◆ EXTRACT PROVIDED:
Corticosterone levels

Mice were subjected to restraint stress of various durations with or without recovery and trunk blood was collected to measure corticosterone levels in the plasma by EIA according to the manufacturer’s instructions (Cayman Chemicals, Cat No. 500651).

Elevated Plus Maze

The elevated-plus maze test was performed as previously described³. The apparatus consisted of four non-transparent white Plexiglas arms: two enclosed arms (50 × 10 × 30 cm) that formed a cross shape with the two open arms (50 × 10 cm) opposite each other. The maze was 55 cm above the floor and dimly illuminated. Wild-type and neuropsin−/− mice were tested 12 hours after the restraint stress. Mice were placed individually on the central platform, facing an open arm, and allowed to explore the apparatus for 5 min. Behavior was recorded by an overhead camera. The number of entries of the animal from the central platform to closed or open arms was counted. The maze was cleaned with 70% alcohol after each session to avoid any odorant cues.

◆ YOUR OBJECTIVE: Copy everything from "Mice were subjected" down to "Cat No. 500651)." in the mouse stress methods excerpt, substituting "serum" for "plasma".

Saved entries:
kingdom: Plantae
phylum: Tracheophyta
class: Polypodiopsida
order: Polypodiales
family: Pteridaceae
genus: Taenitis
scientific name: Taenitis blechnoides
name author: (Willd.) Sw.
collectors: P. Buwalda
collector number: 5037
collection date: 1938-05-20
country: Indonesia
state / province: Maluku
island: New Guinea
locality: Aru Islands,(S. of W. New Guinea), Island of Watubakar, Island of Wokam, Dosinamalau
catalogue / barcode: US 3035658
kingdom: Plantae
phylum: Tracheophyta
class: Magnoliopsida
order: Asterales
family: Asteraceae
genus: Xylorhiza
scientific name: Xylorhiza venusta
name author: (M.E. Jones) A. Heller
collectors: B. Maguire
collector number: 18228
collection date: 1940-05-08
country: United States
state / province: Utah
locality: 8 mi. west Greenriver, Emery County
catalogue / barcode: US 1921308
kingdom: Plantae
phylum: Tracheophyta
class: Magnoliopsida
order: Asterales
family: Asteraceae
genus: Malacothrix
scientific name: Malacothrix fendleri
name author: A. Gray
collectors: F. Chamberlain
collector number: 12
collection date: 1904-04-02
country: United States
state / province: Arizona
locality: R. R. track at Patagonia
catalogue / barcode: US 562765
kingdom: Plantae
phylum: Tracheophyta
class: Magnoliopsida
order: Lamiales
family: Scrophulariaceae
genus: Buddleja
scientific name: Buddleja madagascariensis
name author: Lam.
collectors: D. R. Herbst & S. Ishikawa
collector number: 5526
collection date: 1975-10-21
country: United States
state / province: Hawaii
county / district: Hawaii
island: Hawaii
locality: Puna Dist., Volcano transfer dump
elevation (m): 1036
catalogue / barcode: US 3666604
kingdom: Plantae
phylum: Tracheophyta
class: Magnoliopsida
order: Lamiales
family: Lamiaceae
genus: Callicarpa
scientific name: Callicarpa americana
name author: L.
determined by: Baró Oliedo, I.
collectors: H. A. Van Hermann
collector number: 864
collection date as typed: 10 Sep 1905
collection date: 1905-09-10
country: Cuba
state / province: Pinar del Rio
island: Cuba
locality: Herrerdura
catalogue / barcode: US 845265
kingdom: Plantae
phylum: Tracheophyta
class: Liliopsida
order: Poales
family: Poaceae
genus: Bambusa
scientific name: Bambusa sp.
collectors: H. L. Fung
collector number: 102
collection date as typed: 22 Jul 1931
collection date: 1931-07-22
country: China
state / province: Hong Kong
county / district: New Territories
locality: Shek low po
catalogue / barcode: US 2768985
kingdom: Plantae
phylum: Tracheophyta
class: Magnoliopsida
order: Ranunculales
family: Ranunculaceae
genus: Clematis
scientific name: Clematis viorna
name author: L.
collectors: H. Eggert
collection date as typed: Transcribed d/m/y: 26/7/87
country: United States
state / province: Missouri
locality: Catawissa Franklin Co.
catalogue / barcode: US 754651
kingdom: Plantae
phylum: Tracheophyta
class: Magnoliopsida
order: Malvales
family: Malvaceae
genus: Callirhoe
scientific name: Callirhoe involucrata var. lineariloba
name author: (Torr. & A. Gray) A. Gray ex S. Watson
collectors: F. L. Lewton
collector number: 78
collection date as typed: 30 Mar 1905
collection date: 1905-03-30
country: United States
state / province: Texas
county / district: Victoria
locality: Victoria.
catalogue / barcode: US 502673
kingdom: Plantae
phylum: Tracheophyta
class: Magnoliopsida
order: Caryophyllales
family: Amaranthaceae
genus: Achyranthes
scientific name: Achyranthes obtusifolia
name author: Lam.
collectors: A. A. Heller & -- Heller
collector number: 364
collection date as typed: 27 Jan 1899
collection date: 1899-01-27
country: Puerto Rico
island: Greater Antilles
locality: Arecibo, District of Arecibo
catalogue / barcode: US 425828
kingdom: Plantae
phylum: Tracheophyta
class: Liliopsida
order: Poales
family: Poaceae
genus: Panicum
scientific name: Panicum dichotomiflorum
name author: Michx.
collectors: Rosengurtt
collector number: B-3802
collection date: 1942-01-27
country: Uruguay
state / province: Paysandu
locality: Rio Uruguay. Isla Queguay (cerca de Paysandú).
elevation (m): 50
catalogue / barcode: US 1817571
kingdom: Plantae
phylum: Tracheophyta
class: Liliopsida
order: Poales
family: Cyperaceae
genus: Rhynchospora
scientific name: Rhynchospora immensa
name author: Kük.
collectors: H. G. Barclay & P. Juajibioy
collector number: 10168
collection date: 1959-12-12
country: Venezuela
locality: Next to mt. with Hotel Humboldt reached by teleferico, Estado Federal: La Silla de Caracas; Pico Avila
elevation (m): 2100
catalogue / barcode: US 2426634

◆ ANSWER BOX:
Mice were subjected to restraint stress of various durations with or without recovery and trunk blood was collected to measure corticosterone levels in the serum by EIA according to the manufacturer’s instructions (Cayman Chemicals, Cat No. 500651).